Speech recognition technology engine gathers more pace
Speechmatics, a Cambridge-based speech recognition technology scale-up, has unveiled a globally transformative advance to the engine driving its solutions.
It reveals a major step in delivering “truly comprehensive” speech recognition by adding Entity Formatting functionality to its Autonomous Speech Recognition (ASR) software.
Tackling one of machine learning’s biggest challenges, using Inverse Text Normalization (ITN), the software’s ability to consistently and more accurately interpret how entities such as numbers, currencies, percentages, addresses, dates, and times should appear in written form makes transcripts more readable and reduces post-processing work, the company says.
The company says that this update makes using speech recognition technology significantly more valuable to enterprise-level customers, where there is a higher dependency on the consistent and appropriate formatting of numbers in text, such as those in media, financial services, and healthcare.
Entity Formatting is notoriously challenging in speech recognition because of the way that entities are spoken in conversation varies – even between countries that speak the same language.This adds layers of complexity, says Speechmatics.
Telephone numbers are a prime example where people might use ‘oh’ instead of ‘zero’ or use double/triple digits such as ‘triple three’.
Speechmatics CEO Katy Wigdahl said: “Creating a more professional transcript will speed up our customers’ workflows by making large numbers easier to read, requiring less human editing.
“Context is also critical – there are so many nuances and ambiguities that need to be accounted for in language, such as whether ‘pounds’ is a reference to weight or currency?
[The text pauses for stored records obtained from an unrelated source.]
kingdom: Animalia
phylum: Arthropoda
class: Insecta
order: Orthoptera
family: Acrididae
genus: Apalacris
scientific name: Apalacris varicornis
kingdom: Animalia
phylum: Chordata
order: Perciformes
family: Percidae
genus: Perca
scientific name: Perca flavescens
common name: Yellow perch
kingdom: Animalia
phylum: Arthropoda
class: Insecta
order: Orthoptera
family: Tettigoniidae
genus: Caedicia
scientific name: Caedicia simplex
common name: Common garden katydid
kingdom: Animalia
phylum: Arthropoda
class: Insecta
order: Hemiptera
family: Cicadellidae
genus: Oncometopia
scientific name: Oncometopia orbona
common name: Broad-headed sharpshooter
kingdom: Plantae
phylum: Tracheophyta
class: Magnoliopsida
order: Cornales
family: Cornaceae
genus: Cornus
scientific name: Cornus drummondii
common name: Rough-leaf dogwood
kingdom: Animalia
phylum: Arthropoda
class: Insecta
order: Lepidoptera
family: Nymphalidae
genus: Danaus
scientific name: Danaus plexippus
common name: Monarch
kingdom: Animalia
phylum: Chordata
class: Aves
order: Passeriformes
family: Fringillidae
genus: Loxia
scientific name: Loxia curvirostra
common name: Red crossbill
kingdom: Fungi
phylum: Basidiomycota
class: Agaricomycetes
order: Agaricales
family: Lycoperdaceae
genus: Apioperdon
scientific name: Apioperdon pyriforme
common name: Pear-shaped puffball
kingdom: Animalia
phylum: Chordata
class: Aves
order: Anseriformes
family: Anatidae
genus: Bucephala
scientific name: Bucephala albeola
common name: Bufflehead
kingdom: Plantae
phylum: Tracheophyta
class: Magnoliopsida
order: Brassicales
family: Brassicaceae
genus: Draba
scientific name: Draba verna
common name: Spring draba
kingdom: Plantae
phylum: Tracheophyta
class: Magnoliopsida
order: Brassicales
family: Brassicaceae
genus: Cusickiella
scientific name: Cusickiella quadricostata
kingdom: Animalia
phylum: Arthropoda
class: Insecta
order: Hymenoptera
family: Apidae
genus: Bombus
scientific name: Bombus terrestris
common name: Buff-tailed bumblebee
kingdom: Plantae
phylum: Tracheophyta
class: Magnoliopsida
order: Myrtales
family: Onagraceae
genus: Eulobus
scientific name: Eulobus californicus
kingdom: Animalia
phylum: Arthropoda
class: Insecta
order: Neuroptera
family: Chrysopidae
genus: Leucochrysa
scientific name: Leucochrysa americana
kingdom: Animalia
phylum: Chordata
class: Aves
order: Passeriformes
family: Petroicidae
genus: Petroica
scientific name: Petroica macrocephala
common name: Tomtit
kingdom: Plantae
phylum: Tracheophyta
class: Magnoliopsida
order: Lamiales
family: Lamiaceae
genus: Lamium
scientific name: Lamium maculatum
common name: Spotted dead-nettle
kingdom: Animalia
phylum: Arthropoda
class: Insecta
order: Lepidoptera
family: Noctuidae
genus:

And whether ‘venti’ is being used as the Italian word for 20 or winds?”
This challenge has overwhelmingly been met, she says. Numerals are represented accurately and consistently, dramatically reducing the level of human intervention in the post-editing process.
Based on pre-selected standardisations chosen by the customer, numbers can either be represented in written format or spoken in a transcript.
Wigdahl added: “This new functionality in our breakthrough Autonomous Speech Recognition will have a decisive impact on our customers working in numerically intensive industries.
“Entity Formatting has always been a notoriously challenging task for speech recognition but with this latest update we are delivering best-in-market functionality and bringing significant value to our customers operating in industries where getting numbers right for speech-to-text tasks is mission-critical.”
These novel additions follow Speechmatics’ major advances in Autonomous Speech Recognition across the board. Its technology is trained on huge amounts of unlabelled data without the need for human intervention, delivering a far more comprehensive understanding of all voices and dramatically reducing AI Bias and errors in speech recognition.
The technology is used by enterprises in scenarios such as media & entertainment, contact centres, CRM, financial services, security, and software. Speechmatics processes millions of hours of transcription worldwide every month in 33 languages.
In 2019 Speechmatics received the Queen’s Award for Enterprise Innovation. Its offices are in Cambridge and London in the UK, Denver in the US, Chennai in India and Brno in the Czech Republic.